But knowing that doesn't make it easier for me to ignore it.

(FWIW, I appreciated your opinion on this. This point struck e, too, but it
wasn't until I saw your comment that so closely echoed my own feelings that I
stopped to put more thought into it.)

------
kenter
I am 36 and admit that 19 out of 20 of this suits me. Disagree with #4. I
think it leads to waste of time.

------
mxfh
I assume the author is in dire need of a list of things he should have known
at age 30+.

------
hoops
"8. Find people that are cooler than you and hang out with them too"

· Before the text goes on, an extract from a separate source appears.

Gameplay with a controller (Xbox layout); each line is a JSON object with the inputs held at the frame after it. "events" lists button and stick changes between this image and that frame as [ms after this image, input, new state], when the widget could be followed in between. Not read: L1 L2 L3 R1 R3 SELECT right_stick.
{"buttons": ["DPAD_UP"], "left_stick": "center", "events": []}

Oh dear, I don't think so.

------
jawr
I really enjoyed this post, a couple of things touched a note. Thanks.

------
tudorw
Learn to ignore good advice, it's the same skill used to ignore bad :)

------
blackhole
According to this, I'm actually doing pretty good for being 21.

------
ZephyrP
(Bias Alert: I'm 20)

Forgive me, but this strongly reads like the thoughts of a man who was once
twenty many years ago :)

I am always very interested in the advice of my elders, but I have difficulty
swallowing your advice. (Secondary Bias Alert: I've already got a preexisting
set of rules to follow)

These articles on what I'm missing out on at 20 both seem to carry some deeply
held beliefs that emerge as a result of some societal preconceptions about the
origin of success and happiness. You stress breadth but you don' seem to put
much stock in depth. It is safe to say I have learned everything I know from
studying computers very intently. In this century especially, it is entirely
possible (perhaps preferable) to understand the many human disciplines by
examining them in that context of your own discipline. Very disparate fields
coexist in any sufficiently complex system. The intersection between computer
science and literature, finance, anthropology, semiotics and a slew of other
fine arts, social and hard sciences seems especially apparent to me. I don't
think I could fully appreciate (whatever that designation implies)
Postmodernism or Bell's Inequalities through any other context. Nontechnical
books tell us more about the current cultural climate than any sort of great
human truth.

As far as steadfastness on goals - I started working on a NoSQL database for
high speed transactions when I was 19, I now make a considerable portion of my
living doing support through this open source, entirely altruistic and
ultimately exploratory process. I wasn't "sticking to" anything, I was hanging
out and having fun and not really thinking about solving any kind of money
problem (perhaps this betrays my own naivete). Regardless, I don't think I
could have learned Erlang, Mathematics or anything about databases without a
very considerable amount of "wandering". I personally can't fathom the idea of
sinking 5 years of your life into something that leaves you with some sense of
inescapable dread. I can't help but think you've framed 'youth' in a cliched
middle-life tone - crossing nostalgic sentiments about bygones days and
entirely present-day concerns (kids these days!).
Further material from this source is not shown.